The official New China News Agency, immediately after carrying these two quotes in a lengthy summary of the People’s Daily article, went on to state: “The leading newspaper in China reported that their feelings are shared by many people who have come to the capital from other parts of the country, who find that they are no longer annoyed by the almost legendary slack service, rudeness or rigid attitudes of Beijing shop assistants.

“The newspaper cites some small but revealing human interest stories to illustrate the newly appeared high morale of Beijingers, despite their concern for the future,” the news agency report said.

The People’s Daily report describes how, as martial-law troops tried to enter the city early Saturday morning, students and residents blocked their path.

“More than 20 military trucks were blocked by city residents at an intersection,” the newspaper said. “Some young workers walked up in front of the military trucks and handed out cigarettes, gave them newspapers and enthusiastically and sincerely explained to the soldiers the large-scale petitioning movement that occurred in the capital over the previous several days.

“An old lady who at first had shouted, ‘If you want to keep going, then drive over me!’ ended up giving the soldiers steamed bread and drinking water.”

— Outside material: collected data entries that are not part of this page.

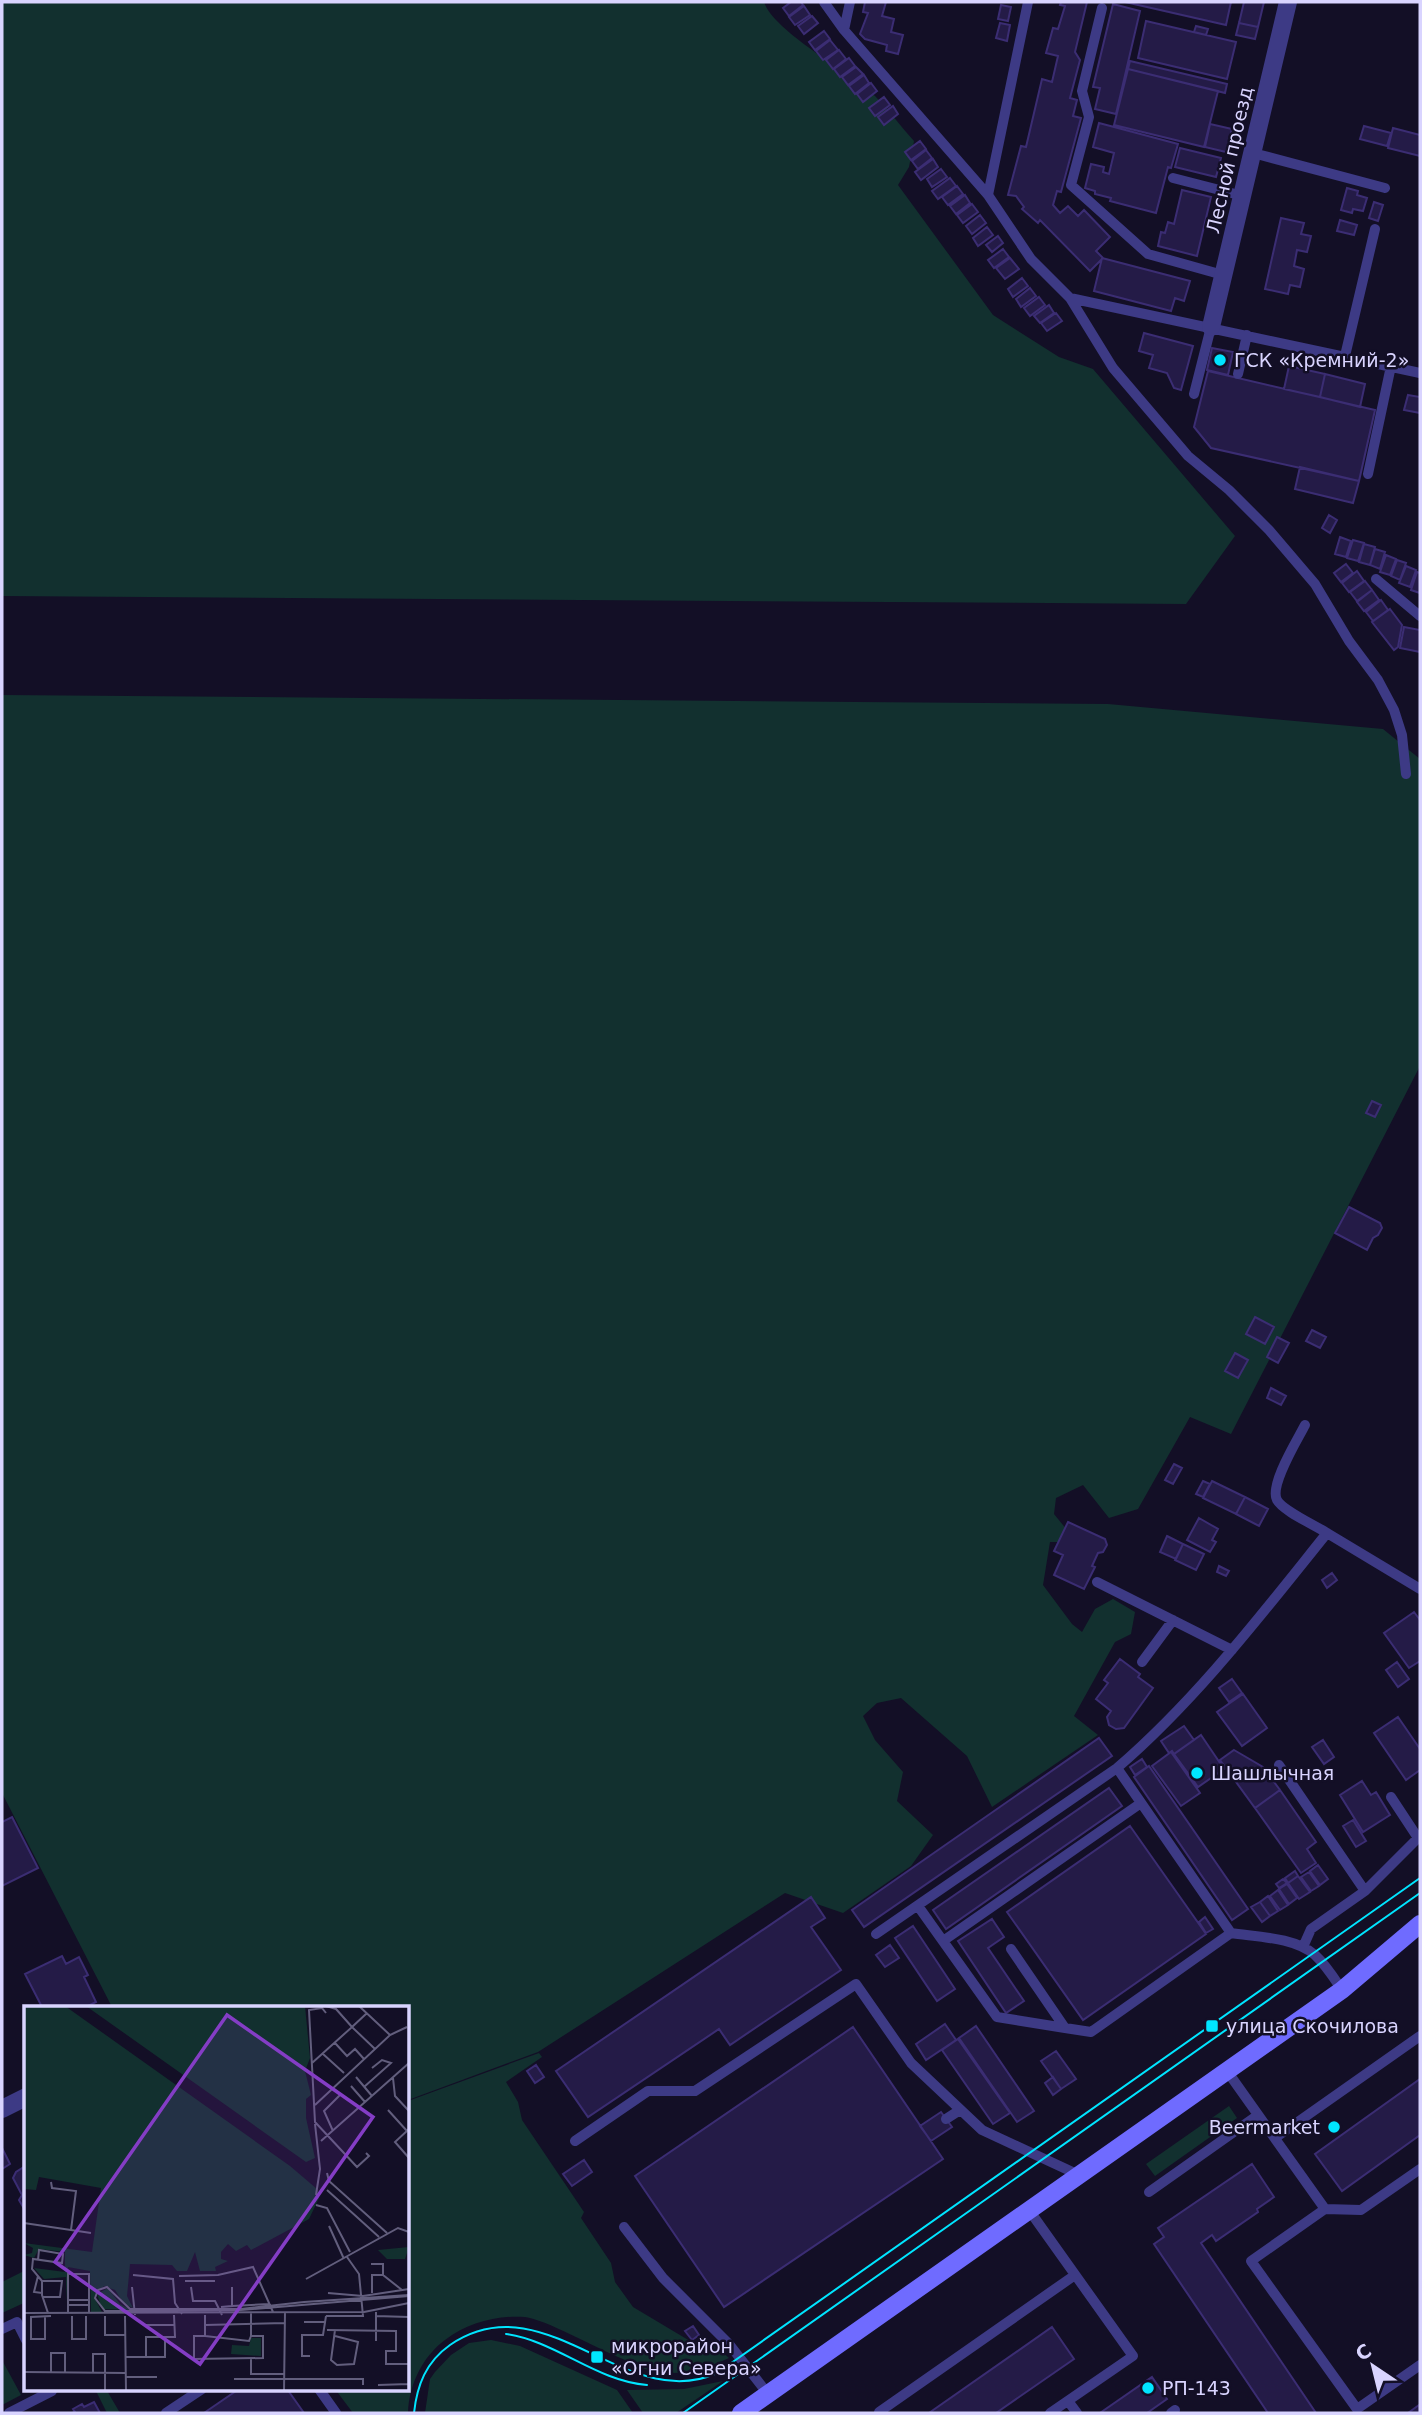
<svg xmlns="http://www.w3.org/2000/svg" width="1422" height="2415" viewBox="0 0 1422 2415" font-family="'DejaVu Sans',sans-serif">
	<rect width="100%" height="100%" fill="#130f26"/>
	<path fill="#12302f" d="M2,2H764C774,32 850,72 875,96C889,110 901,127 914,141L909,167L898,185L993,315L1059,357L1093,369L1235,536L1186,604L2,596Z
		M2,695L1108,704L1383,729L1420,759V1066L1231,1434L1190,1417L1138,1509L1109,1518L1083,1485L1056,1498L1054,1514L1067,1530L1065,1542H1050L1043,1585L1072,1624L1082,1632L1095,1609L1113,1599L1135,1612L1131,1634L1115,1642L1074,1716L1098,1735L992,1807L967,1756L901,1698L877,1703L863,1716L875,1740L903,1772L897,1801L933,1835L911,1866L843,1913L785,1893L538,2052L408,2100V2007H112L2,1793Z
		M539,2053L542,2057L506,2082L518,2102L522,2120L584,2212L581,2218L611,2263L615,2282L633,2307L695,2344L705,2337L729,2358C705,2369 680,2377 652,2371C641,2369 629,2361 618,2357C597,2348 544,2319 525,2317C497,2315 467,2323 445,2340C422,2357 409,2385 408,2413H353L335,2389H408V2101Z
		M1229,2106L1237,2118L1155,2176L1146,2164Z
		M26,2270V2302L2,2313V2282Z
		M491,2340L520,2346L617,2390L633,2413H425L430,2379L435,2372L451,2355L469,2343Z
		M2,2360L21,2395L2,2405Z
		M723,2381L676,2413H643L627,2390L684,2389Z
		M95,2389H106L120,2413H107Z"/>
	<path fill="#241b47" stroke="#3b2d73" stroke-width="2" d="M791,2H801L803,5L789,16L783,8Z
		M865,2H886L882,16L894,19L891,32L903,35L898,54L886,51L887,45L865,39L860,34L868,13L863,12Z
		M1061,2H1087L1075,52L1080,60L1070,98L1077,100L1073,116L1081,118L1061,192L1057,191L1053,205L1060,213L1068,206L1078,216L1084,210L1110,237L1096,251L1103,258L1090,271L1040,220L1038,223L1022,209L1024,207L1016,196L1008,195L1021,146L1026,147L1042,79L1052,82L1058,56L1046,53L1053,28L1058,29L1065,6L1060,5Z
		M1125,2H1231L1226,25Z
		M1244,2H1264L1258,27L1239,23Z
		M1113,4L1140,11L1116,114L1095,109L1100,88L1093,87Z
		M1001,5L1011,7L1008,21L998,19Z
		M804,6L810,15L795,25L789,17Z
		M812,16L818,23L804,34L798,26Z
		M1146,21L1236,42L1227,79L1138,58Z
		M1000,23L1010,25L1007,41L996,38Z
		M1239,23L1258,27L1255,39L1236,35Z
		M1196,26L1208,29L1206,35L1194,32Z
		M824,31L830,39L815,50L809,42Z
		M830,40L838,50L823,60L816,51Z
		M839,50L846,59L833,69L826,60Z
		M849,58L855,66L840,77L834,69Z
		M1130,61L1227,84L1225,93L1128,69Z
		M856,67L863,74L848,85L842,77Z
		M1128,69L1218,91L1204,147L1114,125Z
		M864,75L869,83L855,94L849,86Z
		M871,83L877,91L863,102L857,94Z
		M884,97L890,105L875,116L869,108Z
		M893,106L898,114L884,125L878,117Z
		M1099,123L1178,144L1171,168L1168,167L1156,213L1110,201L1111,198L1095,194V191L1085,188L1091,164L1104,167L1103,172L1109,174L1114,153L1093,147Z
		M1210,124L1232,129L1226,152L1205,147Z
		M1364,126L1391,133L1387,146L1360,139Z
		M1393,128L1420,135V156L1388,148Z
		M920,141L926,149L911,160L905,152Z
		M1180,148L1221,158L1216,177L1175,167Z
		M926,150L932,158L918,169L912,161Z
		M933,159L938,167L921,180L915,172Z
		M941,169L947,177L932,187L927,179Z
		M950,178L956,186L938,199L932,191Z
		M957,186L963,194L948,205L942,197Z
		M1347,188L1358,191L1357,195L1367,198L1363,211L1353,209L1352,213L1341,210Z
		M1182,190L1211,197L1197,256L1158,246L1161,232L1165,233L1168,222L1174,224Z
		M965,195L970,203L956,214L950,206Z
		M1374,202L1383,205L1378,221L1369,218Z
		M972,204L978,212L963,223L957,215Z
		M980,215L986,223L972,234L966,226Z
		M1281,218L1304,223L1301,234L1311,236L1307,252L1297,250L1294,266L1304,269L1300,287L1290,285L1288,294L1265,289Z
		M1340,220L1357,225L1354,235L1337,231Z
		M987,227L993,235L978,246L973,238Z
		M998,236L1003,243L992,252L986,245Z
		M1003,249L1009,257L994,268L988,260Z
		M1010,258L1019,269L1005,279L996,268Z
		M1102,258L1190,281L1184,301L1175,298L1171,311L1094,291Z
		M1022,278L1028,286L1013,297L1008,289Z
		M1030,288L1036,296L1021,307L1016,299Z
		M1039,297L1045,305L1030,316L1024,308Z
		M1049,305L1054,313L1040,323L1034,316Z
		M1056,313L1062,321L1047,331L1041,323Z
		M1144,333L1193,346L1181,390L1174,388L1167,373L1149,368L1153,355L1139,351Z
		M1212,348L1233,352L1228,375L1207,370Z
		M1289,366L1325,374L1320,397L1284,389Z
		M1208,371L1375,410L1359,481L1211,448L1194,427Z
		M1325,374L1365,384L1360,407L1320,397Z
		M1408,395L1420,397V413L1404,410Z
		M1300,467L1359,481L1353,503L1295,489Z
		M1329,515L1337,520L1330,533L1322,528Z
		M1340,537L1351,541L1346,557L1335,554Z
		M1353,540L1364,543L1358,561L1347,558Z
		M1364,544L1375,547L1370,565L1359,562Z
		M1375,549L1385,552L1380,569L1370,565Z
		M1386,555L1396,559L1390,575L1380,572Z
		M1397,560L1406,563L1400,580L1391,576Z
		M1346,564L1353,573L1341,582L1334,573Z
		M1406,566L1416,570L1410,587L1399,583Z
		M1357,571L1364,581L1349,592L1342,583Z
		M1417,572L1420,573V593L1411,590Z
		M1365,581L1372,590L1357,601L1350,592Z
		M1372,590L1379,600L1364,611L1357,602Z
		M1381,600L1388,610L1373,621L1366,612Z
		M1390,609L1402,625L1398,647L1394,650L1372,622Z
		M1404,627L1420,630V652L1400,648Z
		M1372,1101L1381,1105L1375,1117L1366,1113Z
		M1349,1207L1380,1223L1382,1228L1378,1235L1373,1238L1367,1250L1335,1233Z
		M1255,1317L1274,1327L1265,1344L1246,1334Z
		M1312,1330L1326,1337L1320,1348L1306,1341Z
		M1277,1337L1289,1343L1278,1363L1267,1357Z
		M1235,1353L1248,1360L1238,1378L1225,1371Z
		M1271,1388L1286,1396L1281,1405L1267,1398Z
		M1174,1464L1182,1468L1173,1484L1165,1480Z
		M1203,1481L1210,1484L1203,1497L1196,1494Z
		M1212,1481L1245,1497L1236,1514L1203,1498Z
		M1245,1497L1268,1509L1259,1526L1236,1514Z
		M1199,1518L1218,1529L1212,1540L1216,1542L1210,1552L1187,1540Z
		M1068,1522L1105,1539L1107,1545L1103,1552L1098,1553L1092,1566L1095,1567L1084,1589L1054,1575L1063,1555L1054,1551Z
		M1167,1536L1183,1544L1176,1559L1160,1552Z
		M1183,1544L1204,1554L1196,1570L1175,1560Z
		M1219,1566L1229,1571L1226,1576L1217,1572Z
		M1332,1573L1337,1580L1327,1588L1322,1580Z
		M1414,1612L1420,1620V1661L1409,1668L1384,1633Z
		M1120,1659L1140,1674L1138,1677L1153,1688L1124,1728L1116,1729L1109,1725L1107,1717L1111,1711L1096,1699L1108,1683L1104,1680Z
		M1397,1662L1409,1679L1398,1687L1386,1670Z
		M1232,1679L1242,1693L1229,1702L1219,1688Z
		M1243,1694L1267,1728L1242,1746L1217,1712Z
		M1398,1717L1420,1749V1770L1406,1780L1374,1733Z
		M1184,1726L1194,1740L1174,1754L1172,1751L1169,1753L1161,1741Z
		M1201,1735L1224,1769L1198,1787L1174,1754Z
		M1099,1738L1112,1756L864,1927L852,1910Z
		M1323,1740L1334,1757L1324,1764L1312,1747Z
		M1234,1750L1263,1767L1280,1790L1255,1808L1220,1760Z
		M1171,1752L1200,1793L1181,1806L1152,1766Z
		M1142,1759L1147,1767L1135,1775L1130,1767Z
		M1149,1766L1248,1909L1232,1920L1134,1777Z
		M1362,1781L1371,1795L1376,1792L1390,1815L1363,1832L1340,1795Z
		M1109,1788L1122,1806L946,1929L933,1910Z
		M1280,1790L1316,1842L1307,1849L1316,1863L1301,1873L1255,1808Z
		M12,1817L38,1868L2,1886V1822Z
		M1353,1820L1366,1841L1356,1847L1343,1826Z
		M1130,1826L1206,1934L1083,2020L1007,1912Z
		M1318,1865L1328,1879L1320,1885L1310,1871Z
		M1295,1871L1298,1876L1288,1883L1285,1878Z
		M1309,1872L1319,1886L1311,1891L1301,1877Z
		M1298,1876L1310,1892L1299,1899L1288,1883Z
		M1283,1879L1287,1883L1279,1888L1276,1884Z
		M1287,1884L1297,1898L1289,1904L1279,1889Z
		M1278,1890L1288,1905L1280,1910L1270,1896Z
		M1268,1896L1278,1911L1270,1916L1260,1902Z
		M811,1897L825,1918L811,1927L841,1970L730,2045L719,2029L588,2117L556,2071Z
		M1260,1902L1270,1916L1262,1922L1251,1907Z
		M1205,1917L1213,1929L1206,1933L1199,1922Z
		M992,1919L1004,1937L988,1948L1024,2001L1006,2013L958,1941Z
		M913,1926L955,1989L937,2001L895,1938Z
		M890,1945L899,1958L885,1967L876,1955Z
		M62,1956L66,1964L79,1957L88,1975L84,1977L96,2002L86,2007H42L25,1974Z
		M945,2024L956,2040L926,2060L916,2044Z
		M976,2026L1034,2111L1017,2122L959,2038Z
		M853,2027L943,2159L724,2307L635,2176Z
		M958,2039L1010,2113L993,2124L942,2050Z
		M1056,2051L1076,2079L1061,2089L1041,2061Z
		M536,2065L544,2077L535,2083L527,2071Z
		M1053,2077L1061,2089L1053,2095L1045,2083Z
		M1420,2079V2135L1342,2191L1315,2154Z
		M941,2112L952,2127L931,2141L920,2126Z
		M2,2148L10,2164L2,2169Z
		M584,2160L592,2172L572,2186L563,2174Z
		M1252,2164L1274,2197L1257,2209L1258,2212L1216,2241L1212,2235L1201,2243L1316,2413H1268L1154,2244L1164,2237L1158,2228Z
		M24,2167L26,2168V2212L19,2200L22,2195L13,2178L16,2172Z
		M693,2326L699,2335L692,2340L685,2331Z
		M1052,2327L1074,2359L996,2413H929Z
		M1152,2377L1167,2399L1147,2413H1100Z
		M239,2389H287L304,2413H204Z
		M94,2402L100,2413H72L75,2412L73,2409L82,2404L84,2407Z
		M1419,2405L1420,2413H1408Z"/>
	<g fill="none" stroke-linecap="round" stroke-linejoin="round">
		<path stroke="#3d3a85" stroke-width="10" d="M824,2L844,30L988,195L1031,259L1070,298L1420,373
			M1102,8L1082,91L1089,117L1071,185L1148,254L1223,275
			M844,30L850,2
			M1253,153L1385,188
			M1173,178L1243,196
			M988,195L1028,2
			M1070,298L1113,368L1188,456L1229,490L1269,530L1315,584L1349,641L1378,680L1394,710L1402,735L1406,774
			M1345,356L1375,229
			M1238,374L1247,335
			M1194,394L1211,327
			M1368,474L1391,366
			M1376,579L1420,616
			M1305,1425C1298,1439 1269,1485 1277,1500C1283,1511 1315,1525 1327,1533
			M1097,1582L1232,1650
			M1142,1662L1173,1620
			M1279,1765L1365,1891L1311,1929L1303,1947
			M1117,1768L1231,1933
			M1391,1797L1418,1838
			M1365,1891L1420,1836
			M918,1906L997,2017L1065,2028
			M876,1934L1117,1768C1197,1699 1261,1615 1327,1533L1420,1589
			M943,1941L1141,1803
			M1011,1949L1065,2028L1091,2032L1231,1933C1257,1937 1294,1937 1315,1955C1326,1965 1334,1978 1342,1990
			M1227,2071L1325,2209L1251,2261L1357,2409L1420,2365
			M946,2119L960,2110
			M1275,2138L1420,2036
			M575,2141L648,2091H695L856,1984L911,2063L982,2130L1079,2175
			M1149,2192L1258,2115
			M1325,2209L1361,2210L1420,2169
			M1029,2210L1133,2356L1050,2413
			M624,2227L663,2278L729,2344L768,2394
			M2,2329L17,2322L26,2340
			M319,2389L336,2413
			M1068,2401L1077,2413
			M879,2412L1075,2275
			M9,2413L52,2391L51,2389
			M166,2413L202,2389
			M1171,2413L1175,2410"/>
		<path stroke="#3d3a85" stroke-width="18" d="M1211,327L1288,2
			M2,2109L26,2097"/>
		<path stroke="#6f6bff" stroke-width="18" d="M741,2413L1342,1990L1420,1924"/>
		<path stroke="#00e5ff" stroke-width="2" d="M506,2334C556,2341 596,2381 647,2385
			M414,2413C417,2385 426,2362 450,2345C545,2280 626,2415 717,2373L1420,1878
			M683,2413L1420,1893"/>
	</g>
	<g fill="#00e5ff" stroke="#130f26" stroke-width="2.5">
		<circle cx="1220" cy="360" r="7"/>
		<circle cx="1197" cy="1773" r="7"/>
		<rect x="1205" y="2019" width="14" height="14" rx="3.5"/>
		<circle cx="1334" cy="2127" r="7"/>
		<rect x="590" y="2350" width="14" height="14" rx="3.5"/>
		<circle cx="1148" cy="2388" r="7"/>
	</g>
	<g text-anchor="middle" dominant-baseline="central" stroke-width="5" stroke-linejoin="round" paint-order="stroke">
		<g font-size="19" fill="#d9d4ff" stroke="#130f26">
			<text transform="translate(1229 160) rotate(-77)">Лесной проезд</text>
		</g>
		<g font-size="19" fill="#d9d4ff" stroke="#130f26" text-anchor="start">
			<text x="1234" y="360">ГСК «Кремний-2»</text>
			<text x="1211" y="1773">Шашлычная</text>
			<text x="1226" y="2026">улица Скочилова</text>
			<text x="1320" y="2127" text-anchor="end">Beermarket</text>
			<text x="611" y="2346">микрорайон<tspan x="611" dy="22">«Огни Севера»</tspan></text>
			<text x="1162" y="2388">РП-143</text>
		</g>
	</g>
	<g transform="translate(24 2006)">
		<rect width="385" height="385" fill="#130f26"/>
		<path d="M0,0H41L266,160L293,183L295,192L285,213L227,244L223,239L212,245L204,238L197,246V253L204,255L191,261L192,265H176L171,246L163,265H153L148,259L106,258L103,290L109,302L100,298L91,284L80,280L70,291L78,306H67L66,265L44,261L42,296V271L20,273L10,262L41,266V246L15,243L10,252L0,249L8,247L9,242L0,237L68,246L77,182L15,171L12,184L0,183ZM62,0H281L286,52L281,65L287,89L282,93V112L291,152L282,156ZM385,241L381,253H363L354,244ZM84,282L96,298L107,304L78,303L73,288ZM227,332H237V350L207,348L208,339L225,340Z" fill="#12302f"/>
		<path fill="none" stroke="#625e7d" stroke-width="2" d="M302,0L312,3L328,21L343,7M335,0L366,29M302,7L298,2L285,4L291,116L333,161L345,150L342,147M311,37L323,50L331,43L340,53M299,48L320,67M288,57L328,21L351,43M332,71L348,90M369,72L371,90L385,105M327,80L341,96M340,81L367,57L358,54L348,62M291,99L366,29L383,21M364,104L383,125M291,118L296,163L292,189M385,123L371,136L385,152M309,125L300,105L316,89M297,135L385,57M303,167L305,175L363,227M27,176L28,182L52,185L47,224M303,184L355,231M292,199L303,202L326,246M0,217L67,227M305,220L320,253M14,254L15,244L39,248L38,257L9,253L8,263L18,275M347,258H359V269M109,269L149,273L151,297L158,308M14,270L10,286L18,287M155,270L194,269L229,261L249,306M282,273L374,222L385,226M161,275H191M108,281L111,309M167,281L169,295H191L198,309M304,287L339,290L385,283M348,287V269H359L378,284M385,289L280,296L217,303H106L83,281L74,284L71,292L81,305L217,304L385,290M18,291H36L38,275H18V289L24,307M44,294H65M44,299H65M208,300L245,298M197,301L208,300V281M352,306V310L385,311M0,307L340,306L385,297M44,307V268H65V307M181,309V330H170V353L239,352V330H227V306M48,310V333H62V310M81,310V329H101M101,310L102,385M302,310H339L335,268L323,251M21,311V333H7V311L27,310M280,316H302M121,319H151M181,319L261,317M303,324L372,325V345H362V358H385M311,324L307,354L313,359L330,358L334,336L311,330M181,330L225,335L227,330M352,335V310M286,350H278V329H299L302,310M102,351H141V331M122,351V331H151L150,309M227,352V368H260M0,366L102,367M27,366V347H41V367M69,367V348H81V385M102,371H133M210,373H339V379M354,379L385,378M260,385L261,306M385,385V342"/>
		<path fill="#843dc5" fill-opacity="0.15" stroke="#843dc5" stroke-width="3.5" d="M203,9L349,111L176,358L31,256Z"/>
		<rect width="385" height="385" fill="none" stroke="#d9d4ff" stroke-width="3.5"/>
	</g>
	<rect width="1422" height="2415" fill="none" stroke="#d9d4ff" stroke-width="7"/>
	<g transform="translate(1373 2366) rotate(325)" stroke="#130f26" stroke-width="5" paint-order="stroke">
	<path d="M0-5L12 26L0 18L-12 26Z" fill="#d9d4ff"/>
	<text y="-10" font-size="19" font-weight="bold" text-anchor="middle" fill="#d9d4ff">С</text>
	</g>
</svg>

A report by the New China News Agency that ran in this same Wednesday edition of the People’s Daily reported that in the previous few days, the air force, the navy and the Communist Party leadership of western China’s Lanzhou military district and the coastal Jinan military district “seriously studied the speeches of Li Peng and (Chinese President) Yang Shangkun at the (May 19 ) party, military and government cadres meeting in the capital.”

These military units had “expressed support for the important policy of the central leadership, and determined to contribute to the maintenance of a political situation of stability and unity,” the news agency reported.

The military, however, is not united in support of the martial-law declaration.

Since late last week, reports have circulated among some Chinese officials and party members that Defense Minister Qin Jiwei opposed the use of troops to quell the student-led demonstrations.

Reuters news agency Wednesday quoted an unidentified Western expert who expressed the view that Qin did in fact oppose the imposition of martial law.

“The majority of the senior People’s Liberation Army are thought to be in Qin’s camp,” Reuters quoted this source as saying.

Thousands of students still assembled in a makeshift squatters’ camp in Tian An Men Square on Wednesday expressed determination to carry on their struggle in the face of the uncertain political situation and the continued threat of military action.

Cai Ling, 23, a graduate student at Beijing Teachers University who on Wednesday morning was elected president of the independent student organization that has organized the protests, said the students have three basic demands for ending their occupation of the square:

-- The question of whether Premier Li can truly represent the government and the nation must be taken up by appropriate authorities.

-- Martial law must be canceled and the troops ringing the city must be withdrawn.